LiveU Ltd. , a startup looking to democratize the video uplink process using wireless networks, has received $9 million in funding from Canaan Partners and
Carmel Ventures .
If LiveU's vision is realized, broadcasters would connect their recording device -- be it a camcorder or professional video camera -- to a device that relays the signal via WiFi, WiMax, and 3G cellular data networks rather than traditional satellite uplinks. The LiveU network then feeds the connection to a destination of the customer's choice.
The company has raised a total of $12 million to date. LiveU says the primary advantage of its video uplink services is that it will come at a lower cost.
Izhar Shay, venture partner at Canaan Partners, says his firm made the investment because it sees a significant opportunity for making live
video broadcasting available to all in the "YouTube generation."
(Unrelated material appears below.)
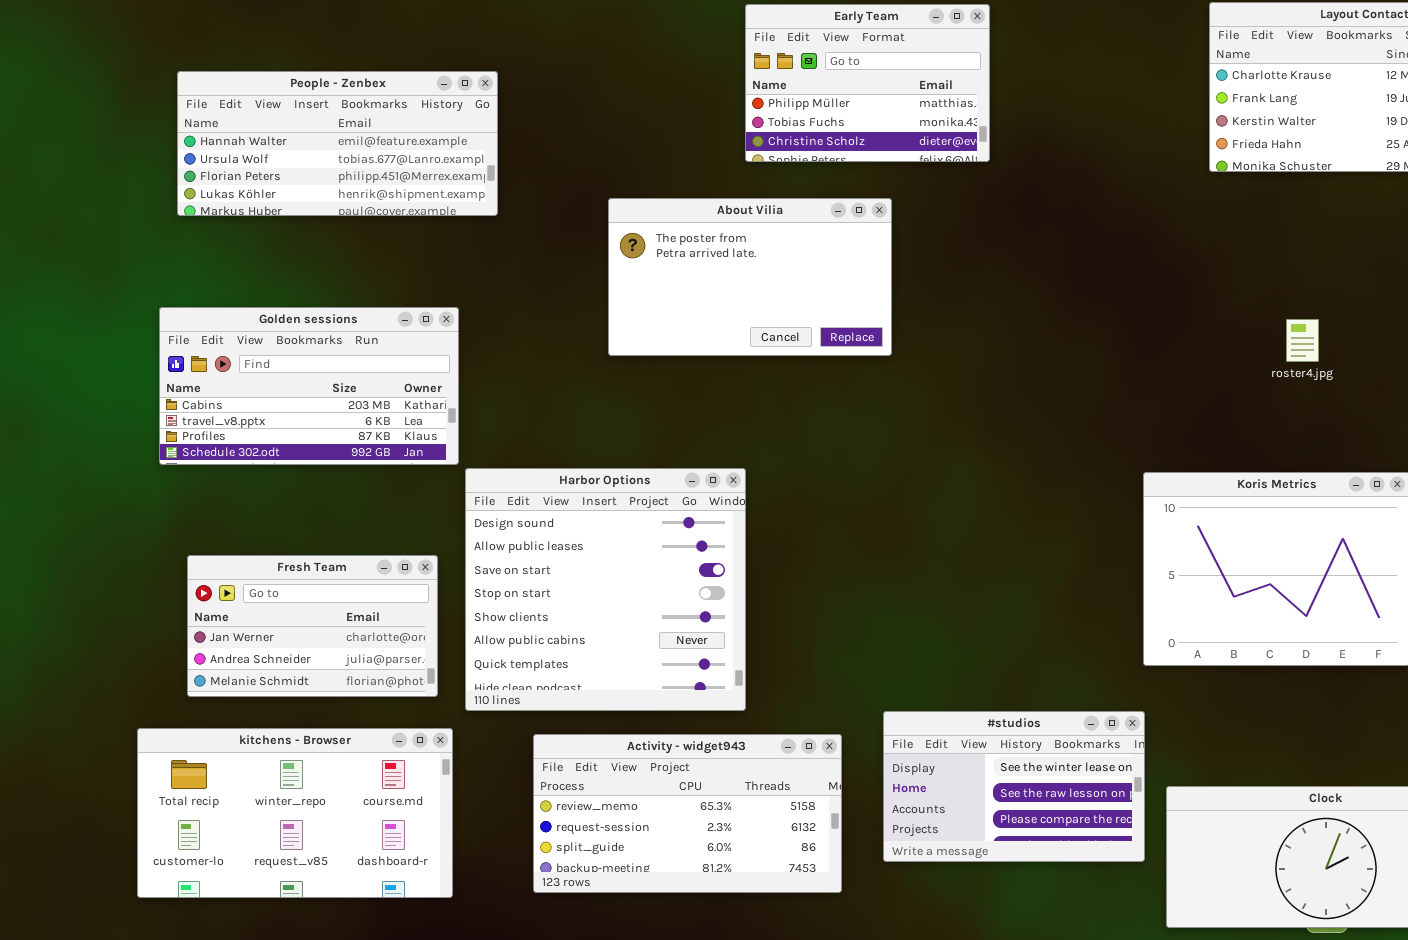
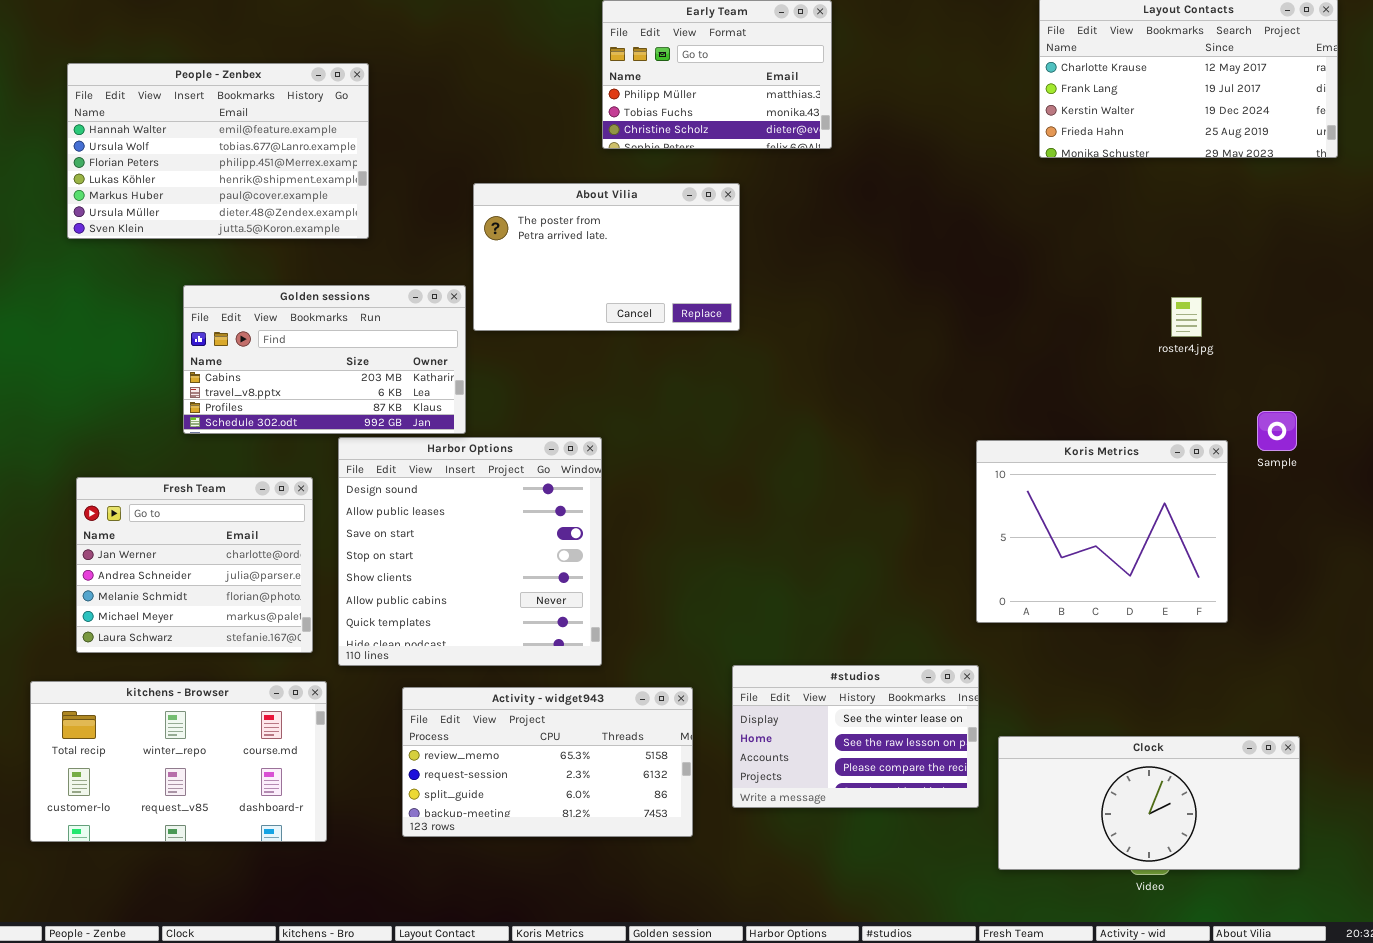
People - Zenbex: [177,71,498,216] -> [67,63,369,239], resized
Golden sessions: [159,307,459,465] -> [183,285,466,434], moved
roster4.jpg: [1286,319,1319,362] -> [1171,297,1202,337], moved
Fresh Team: [187,555,438,697] -> [76,477,313,653], resized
Shay says says live broadcast today is "very expensive and very complex
and not available to everyone in the field with [a] camcorder in their
[hands]." LiveU could change that, he says, by "breaking down the wall
between traditional media and new media."
For now, LiveU sees itself either giving away the networking device for free or charging a nominal fee for it. The company then expects to make money with a service model under which it charges users for the uplink service on a pay-by-use basis.
The company is in limited commercial deployments with about 20 of its devices in use, but expects that to grow to about 1,000 devices in the field by year-end.
LiveU CEO Shmuel Wasserman says the service is initially targeted at professional and semi-professional users, but that the company could expand into the consumer market by 2010.